The Marshal of Hellwarth went to the other side of the wall. A key turned in a lock. Pen scratched on paper. Alan signed away his life.

“Thank you, Captain. As for the rest, I will do what I can.”

“Thank you,” Alan said, sounding relieved.

Grace fought her chains, but only succeeded in cutting her wrists. Fresh blood clotted on dried scabs.

The Marshal called his men. Two went to unchain Alan. When they brought him toward the door, he came into view. He twisted in his captors’ grips to look at her.

His face was bloody, his pale hair matted into a cut on his forehead. He could barely keep his feet without the help of the soldiers. She wanted to rush to him.

“Remember your orders,” he said, and they dragged him away.

“Mister Lark will be staying with us a little longer,” the Marshal said to his lieutenant. Then they left her there, alone.

She called his name. She shouted after him, her voice husky and ragged, because she had forgotten how to scream like a woman.

They hanged the crew in batches. Six times she heard the gallows floor drop and the ropes creak. Captain Alan they hanged alone. The crowd cheered.

Gregory Lark was listed hanged with the rest. The Marshal moved her to a different cell, gave her a change of clothes, and she was Grace again. He held her for two months, until her condition became indisputable. Then, he blindfolded her and packed her into a carriage. For a full day the carriage traveled, with Grace blind to all. At the end of the journey, he set her on the road.

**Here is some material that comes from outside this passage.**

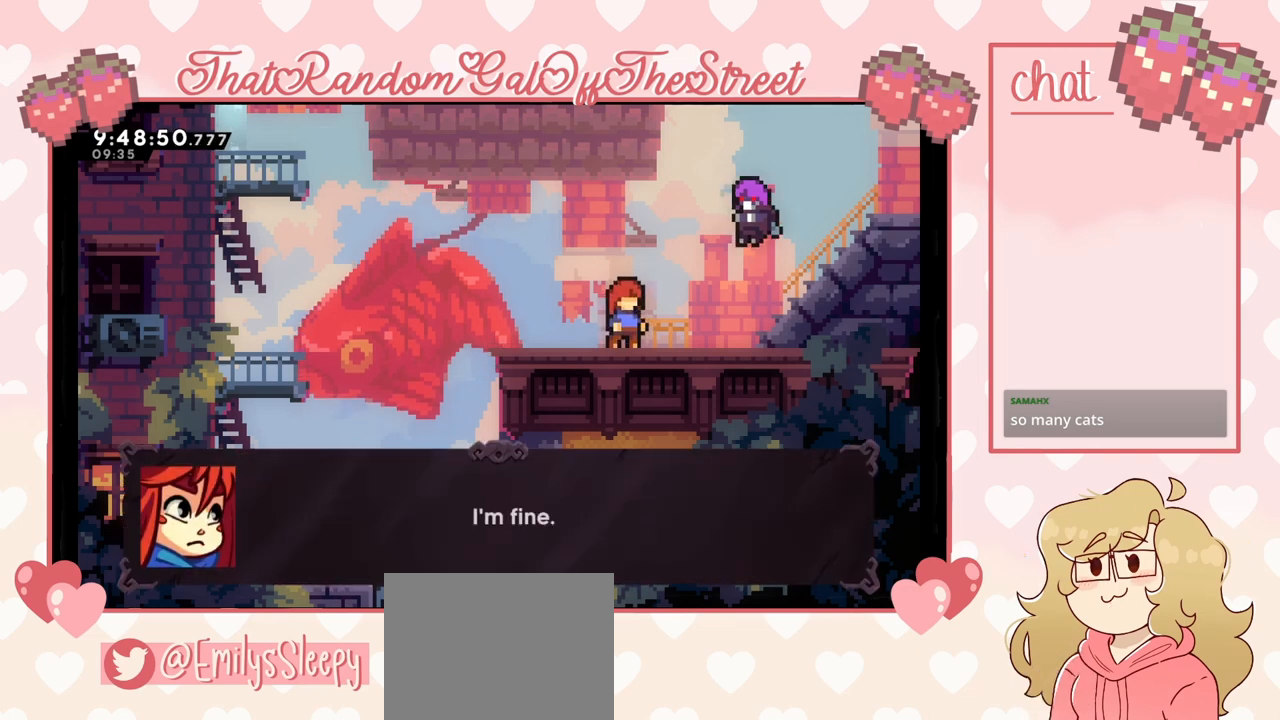
{"buttons": [], "left_stick": "center", "right_stick": "center", "events": []}
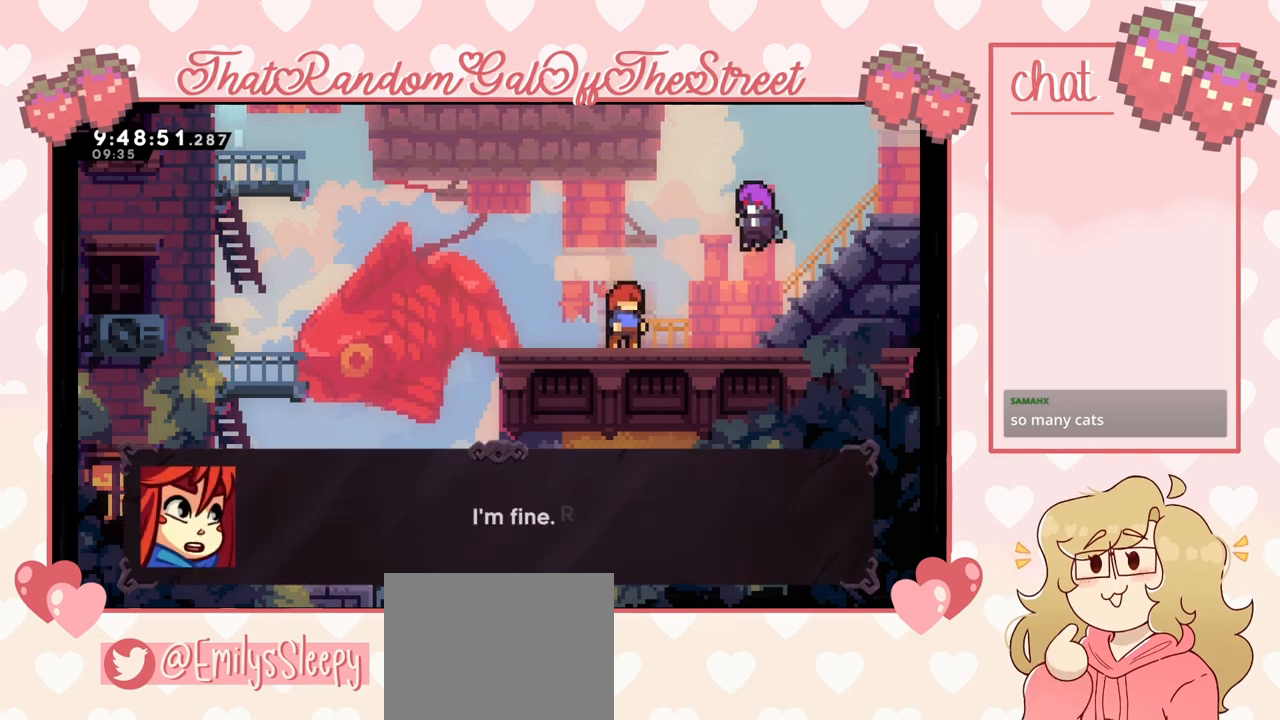
{"buttons": [], "left_stick": "center", "right_stick": "center", "events": []}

“You have your life and your secret. It is the least I could do for the honor Alan showed. I only ask this: You must never set foot on a ship again. You must promise.”

“I promise,” she said, her voice flat. The Marshal removed the blindfold and remounted the carriage, which turned and departed in a cloud of dust.

She looked around. A village nestled nearby, a fishing village right on the coast. The sea would always be nearby to haunt her.

***

Grace the Widow, as she was known in Rowfus, wondered at how a pound of cod could cost more than a pound of beef in a coastal town. But the fish were off this season, apparently. Her tavern, the Nymph’s Child, would serve beef stew tomorrow, then. She packed the meat in her basket and returned home.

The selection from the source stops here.